Stored data entries
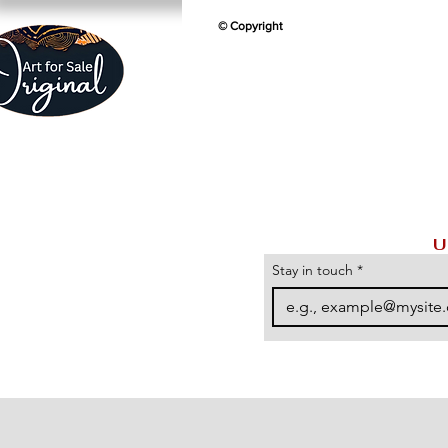
© Copyright
U
Stay in touch
*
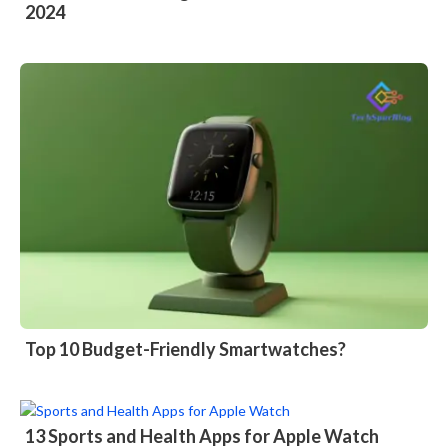
2024
Top 10 Budget-Friendly Smartwatches?
13 Sports and Health Apps for Apple Watch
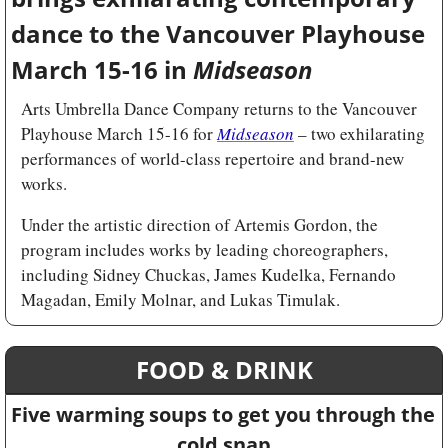
dance to the Vancouver Playhouse 
March 15-16 in 
Midseason
Arts Umbrella Dance Company returns to the Vancouver 
Playhouse March 15-16 for 
Midseason
 – two exhilarating 
performances of world-class repertoire and brand-new 
works.
Under the artistic direction of Artemis Gordon, the 
program includes works by leading choreographers, 
including Sidney Chuckas, James Kudelka, Fernando 
Magadan, Emily Molnar, and Lukas Timulak.
FOOD & DRINK
Five warming soups to get you through the 
cold snap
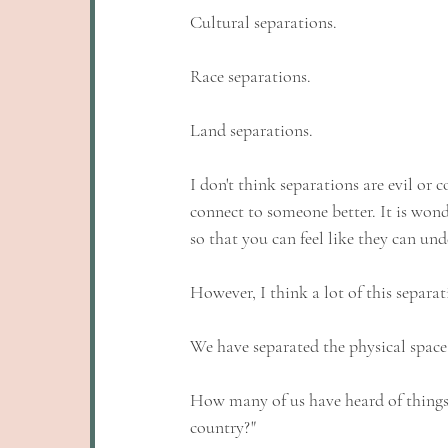
Cultural separations. 
Race separations. 
Land separations. 
I don't think separations are evil or 
connect to someone better. It is wond
so that you can feel like they can und
However, I think a lot of this separa
We have separated the physical space 
How many of us have heard of things l
country?"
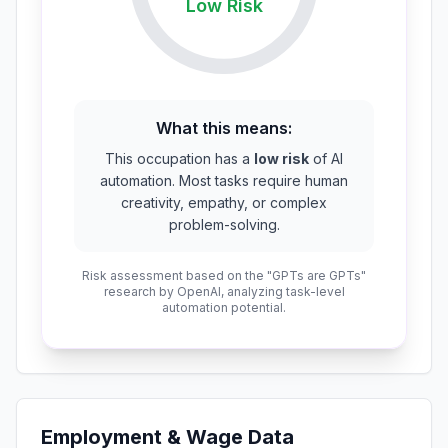
Low
Risk
What this means:
This occupation has a
low risk
of AI
automation. Most tasks require human
creativity, empathy, or complex
problem-solving.
Risk assessment based on the "GPTs are GPTs"
research by OpenAI, analyzing task-level
automation potential.
Employment & Wage Data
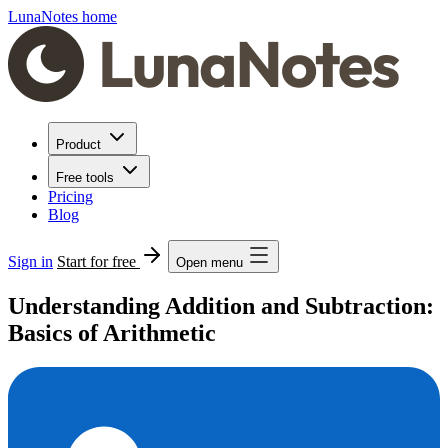
LunaNotes home
Product
Free tools
Pricing
Blog
Sign in
Start for free
Open menu
Understanding Addition and Subtraction:
Basics of Arithmetic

## Task statement
The answer must consist of every line from the data that holds the string "have".

## Solution to this task
We have separated the physical space 
How many of us have heard of things l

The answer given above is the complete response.